Trecho selecionado →

--*--

Recebi o nome do meu avô. Quando eu era criança, eu podia brincar de
LEGO, porque "Lego é coisa de menino", e isso fez com que minha
criatividade e capacidade de resolver problemas fossem estimuladas.
Ganhei lava-jatos e postos de gasolina montáveis da HotWheels. Também
ganhei uma caixa de ferramentas de plástico, para montar e desmontar
carrinhos e caminhões. Isso também estimulava minha criatividade e
desenvolvia meu raciocínio, o que é bom para toda criança. Na minha
época de escola, as meninas usavam saias e meus amigos levantavam suas
saias. Dava uma confusão! E então elas foram proibidas de usar saias.

--*--

Dados extraídos de uma coleção:
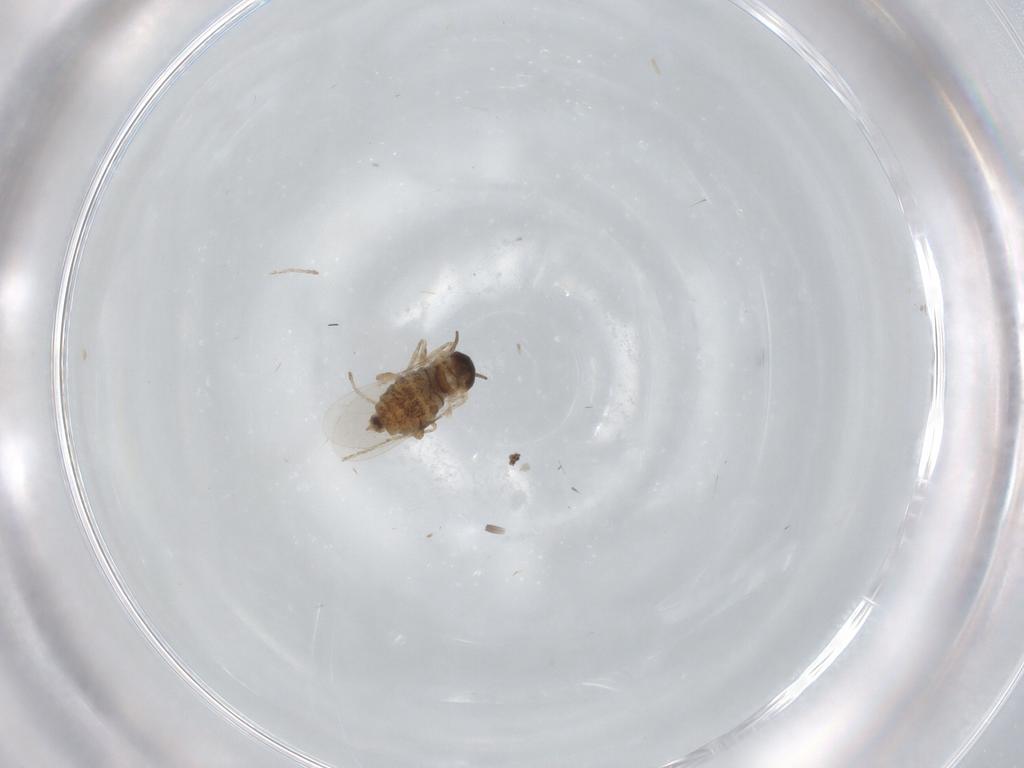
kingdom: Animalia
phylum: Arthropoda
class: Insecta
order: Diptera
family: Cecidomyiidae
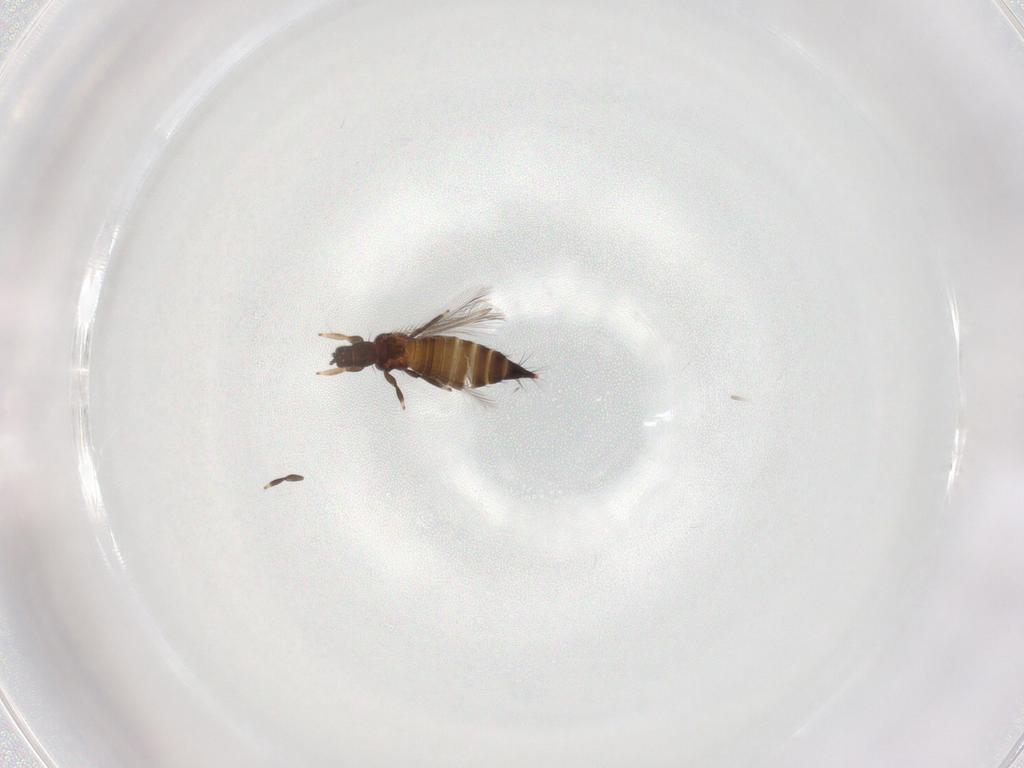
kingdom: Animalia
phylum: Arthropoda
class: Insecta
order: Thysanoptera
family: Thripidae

--*--

Instruções →
**1)** Liste as capacidades que, segundo o trecho sobre a infância, foram estimuladas ou desenvolvidas pelas brincadeiras.
**2)** Retome o relato sobre a infância a partir do ponto em que ele termina, dando continuidade à história.

Respostas →
**1)** Criatividade; capacidade de resolver problemas; raciocínio.

**2)**
Mas eu nunca vi nenhum menino sendo realmente punido por fazer isso,
afinal de contas "Homem é assim mesmo! Puxou o pai esse danadinho" - era
o que eu ouvia. Em casa, com meus primos, eu gostava de brincar de
casinha com uma priminha. Nós tínhamos por volta de 8 anos. Eu era o
papai, ela era a mamãe e as bonecas eram nossas filhinhas. Na
brincadeira, quando eu carregava a boneca no colo, minha mãe não
deixava: "Larga a boneca, Juninho, é coisa de menina". E o pai da minha
priminha, quando via que estávamos brincando juntos, de casinha, não
deixava. Dizia que menino tem que brincar com menino e menina com
menina, porque "menino é muito estúpido e, principalmente, pra frente".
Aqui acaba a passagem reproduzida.